Amnesty Iran 22. Mai 2023

"Amnesty hat auf allen Ebenen reagiert"

Das Bild zeigt das Porträtbild einer Frau, die mit einem brennenden Gegenstand auf einem Auto steht und die Hände in die Höhe hält.

Teheran, 21. September 2022: Eine junge Frau verbrennt aus Protest ein Kopftuch. Auslöser ist der Tod von Jina Mahsa Amini am 16. September 2022.

Seit September 2022 protestieren im Iran unzählige Menschen für Frauenrechte und gegen Polizeigewalt und soziale Ungleichheit. Das repressive Mullah-Regime reagiert darauf mit tödlicher Gewalt. Über die Amnesty-Arbeit zum Iran berichtet Katja Müller-Fahlbusch, Fachreferentin für den Nahen Osten und Nordafrika, im Interview.

 Wie unterstützt Amnesty die Kämpfe der Menschen im Iran?

Wir arbeiten schon seit vielen Jahren zum Iran, zum Beispiel zu willkürlichen Inhaftierungen, unfairen Prozessen, Fällen von Verschwindenlassen oder zur Todesstrafe. Mit Beginn der Proteste ist der Iran schlagartig ein großes Thema in den Medien geworden, und Amnesty hat auf allen Ebenen reagiert: Wir haben eine Demonstration vor dem Bundestag und Mahnwachen vor der Botschaft in Berlin organisiert. Von Anfang an haben wir auch Social Media genutzt: so gab es einen Instagram-Talk mit Natalie Amiri, Düzen Tekkal und Gilda Sahebi, die Fragen beantwortet und die Situation eingeordnet haben. Auch im Amnesty Journal war das Thema seit Beginn der Proteste ständig präsent, und wir haben auf verschiedenen Ebenen Lobbyarbeit betrieben.

 Was für Forderungen hat Amnesty gestellt – und an wen?

Im Zentrum stand unsere Forderung, der UN-Menschenrechtsrat solle einen Untersuchungsmechanismus ins Leben rufen. Dafür haben wir ab Ende September weltweit mehr als eine Million Unterschriften gesammelt. Wir waren im Bundeskanzleramt, im Auswärtigen Amt, im Bundestag und haben Pressearbeit gemacht, um Druck auf die Bundesregierung auszuüben, damit sie sich dafür einsetzt. Und das hat auch funktioniert: Deutschland hat mit gemeinsam mit Island eine entsprechende Resolution in den UN-Menschenrechtsrat eingebracht, dann auch verabschiedet wurde.

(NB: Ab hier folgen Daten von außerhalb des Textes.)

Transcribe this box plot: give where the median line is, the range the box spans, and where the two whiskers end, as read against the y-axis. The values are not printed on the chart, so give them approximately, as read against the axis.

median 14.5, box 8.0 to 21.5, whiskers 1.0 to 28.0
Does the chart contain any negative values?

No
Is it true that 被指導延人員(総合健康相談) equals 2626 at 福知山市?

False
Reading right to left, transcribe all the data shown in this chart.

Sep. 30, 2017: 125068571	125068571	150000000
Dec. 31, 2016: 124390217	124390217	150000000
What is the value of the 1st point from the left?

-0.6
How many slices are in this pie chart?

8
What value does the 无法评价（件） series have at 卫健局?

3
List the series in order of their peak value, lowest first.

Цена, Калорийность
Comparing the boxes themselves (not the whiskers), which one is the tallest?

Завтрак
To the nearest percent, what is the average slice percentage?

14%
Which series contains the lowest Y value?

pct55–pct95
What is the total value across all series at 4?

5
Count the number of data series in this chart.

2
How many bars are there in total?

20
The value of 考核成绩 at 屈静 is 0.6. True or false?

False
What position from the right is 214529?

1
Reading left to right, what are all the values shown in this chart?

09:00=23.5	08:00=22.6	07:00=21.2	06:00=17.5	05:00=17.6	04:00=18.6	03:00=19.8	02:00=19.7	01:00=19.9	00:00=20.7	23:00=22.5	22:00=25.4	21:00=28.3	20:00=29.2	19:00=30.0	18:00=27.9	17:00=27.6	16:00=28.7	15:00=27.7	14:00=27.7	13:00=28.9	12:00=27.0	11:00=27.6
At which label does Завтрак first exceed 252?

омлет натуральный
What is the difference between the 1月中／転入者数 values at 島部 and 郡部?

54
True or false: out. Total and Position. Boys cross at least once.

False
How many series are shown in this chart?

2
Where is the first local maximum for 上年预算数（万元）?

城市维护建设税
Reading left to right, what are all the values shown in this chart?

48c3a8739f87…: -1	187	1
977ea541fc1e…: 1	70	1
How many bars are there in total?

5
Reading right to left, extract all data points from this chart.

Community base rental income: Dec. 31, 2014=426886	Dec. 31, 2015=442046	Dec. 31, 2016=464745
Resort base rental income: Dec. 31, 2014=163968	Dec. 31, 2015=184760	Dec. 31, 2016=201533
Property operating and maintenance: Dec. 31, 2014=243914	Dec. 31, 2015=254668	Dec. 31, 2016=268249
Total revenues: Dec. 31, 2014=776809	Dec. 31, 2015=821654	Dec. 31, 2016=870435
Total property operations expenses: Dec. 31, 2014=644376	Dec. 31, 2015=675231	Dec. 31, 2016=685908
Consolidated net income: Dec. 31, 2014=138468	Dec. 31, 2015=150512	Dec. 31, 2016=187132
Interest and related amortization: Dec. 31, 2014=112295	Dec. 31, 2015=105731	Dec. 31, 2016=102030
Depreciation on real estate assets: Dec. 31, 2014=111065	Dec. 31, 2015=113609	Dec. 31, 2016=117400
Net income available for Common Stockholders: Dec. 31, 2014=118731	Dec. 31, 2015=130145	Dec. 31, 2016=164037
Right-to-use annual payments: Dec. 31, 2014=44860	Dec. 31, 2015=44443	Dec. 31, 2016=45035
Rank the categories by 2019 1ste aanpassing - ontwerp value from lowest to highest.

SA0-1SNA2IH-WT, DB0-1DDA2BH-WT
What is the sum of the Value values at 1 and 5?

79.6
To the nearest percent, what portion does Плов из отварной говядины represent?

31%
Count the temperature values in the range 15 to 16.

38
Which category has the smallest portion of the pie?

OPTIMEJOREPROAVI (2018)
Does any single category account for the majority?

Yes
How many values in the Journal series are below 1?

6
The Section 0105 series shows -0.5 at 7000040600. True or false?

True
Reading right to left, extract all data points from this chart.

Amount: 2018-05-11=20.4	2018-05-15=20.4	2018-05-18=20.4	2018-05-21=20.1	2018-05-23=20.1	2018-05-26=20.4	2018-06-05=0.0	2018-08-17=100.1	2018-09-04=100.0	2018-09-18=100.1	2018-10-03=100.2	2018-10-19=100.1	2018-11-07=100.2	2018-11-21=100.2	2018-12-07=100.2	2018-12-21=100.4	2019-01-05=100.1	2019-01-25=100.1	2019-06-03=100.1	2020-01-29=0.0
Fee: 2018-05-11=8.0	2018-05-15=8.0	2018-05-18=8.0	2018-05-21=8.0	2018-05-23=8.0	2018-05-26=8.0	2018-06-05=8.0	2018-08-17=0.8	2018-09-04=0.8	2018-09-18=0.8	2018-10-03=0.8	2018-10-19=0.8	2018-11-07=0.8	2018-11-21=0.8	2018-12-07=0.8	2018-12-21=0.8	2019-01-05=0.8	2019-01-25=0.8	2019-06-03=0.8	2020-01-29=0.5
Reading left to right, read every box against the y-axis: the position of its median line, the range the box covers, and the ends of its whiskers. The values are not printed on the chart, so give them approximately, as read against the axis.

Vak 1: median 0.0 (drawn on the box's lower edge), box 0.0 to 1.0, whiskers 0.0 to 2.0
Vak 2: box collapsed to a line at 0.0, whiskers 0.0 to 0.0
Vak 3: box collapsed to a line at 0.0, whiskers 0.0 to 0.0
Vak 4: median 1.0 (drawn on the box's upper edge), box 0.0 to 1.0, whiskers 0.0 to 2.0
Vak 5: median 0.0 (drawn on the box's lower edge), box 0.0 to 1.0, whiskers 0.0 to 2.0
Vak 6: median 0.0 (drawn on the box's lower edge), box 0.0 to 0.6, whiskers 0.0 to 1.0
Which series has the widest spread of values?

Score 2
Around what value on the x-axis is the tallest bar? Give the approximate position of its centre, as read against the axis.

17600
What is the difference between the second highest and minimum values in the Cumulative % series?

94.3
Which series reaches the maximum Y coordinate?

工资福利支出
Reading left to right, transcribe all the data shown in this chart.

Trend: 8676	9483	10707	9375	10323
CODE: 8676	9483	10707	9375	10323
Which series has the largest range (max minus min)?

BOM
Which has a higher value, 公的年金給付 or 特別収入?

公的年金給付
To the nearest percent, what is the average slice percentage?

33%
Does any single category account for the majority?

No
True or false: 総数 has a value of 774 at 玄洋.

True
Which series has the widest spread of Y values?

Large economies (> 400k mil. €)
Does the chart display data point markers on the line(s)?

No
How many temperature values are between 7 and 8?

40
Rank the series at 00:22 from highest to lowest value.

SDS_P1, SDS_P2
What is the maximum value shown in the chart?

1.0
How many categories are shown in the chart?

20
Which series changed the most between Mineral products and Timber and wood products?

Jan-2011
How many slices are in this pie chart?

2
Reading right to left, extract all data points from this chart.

 Was hat der UN-Menschenrechtsrat beschlossen?

Er hat eine Kommission eingesetzt, die Menschenrechtsverletzungen, die in Zusammenhang mit den Protesten verübt wurden, untersucht, dokumentiert und versucht, die Täter*innen zu ermitteln. Amnesty hat das schon seit Jahren gefordert, aber vor den Protesten fehlte es an politischem Willen. Es gibt seit Jahrzehnten ein großes Problem mit Straflosigkeit im Iran. Sie führt dazu, dass immer weitere Menschenrechtsverletzungen begangen werden. Unser Ziel war es, diesen Kreislauf zu durchbrechen. Nur wenn die Verstöße gerichtsfest dokumentiert und die Täter*innen identifiziert sind, kann man die Verantwortlichen irgendwann strafrechtlich verfolgen – entweder im Iran oder auf Grundlage des Weltrechtsprinzips in anderen Ländern.

 Wie geht es in diesem Jahr weiter?

Nachdem unsere große Forderung erfolgreich umgesetzt wurde, sortieren wir uns gerade neu. Wir werden in jedem Fall das Thema Weltrechtsprinzip und die Bekämpfung von Straflosigkeit ins Zentrum stellen. Die Bundesregierung ist ja sehr stolz auf die Anwendung des Weltrechtsprinzips im Fall Syrien oder die Einrichtung eines Strukturermittlungsverfahrens für die Ukraine. Das ist ein Hebel, den wir nutzen könnten, denn das ist auch für den Iran notwendig. Die Umsetzung ist natürlich eine große Herausforderung.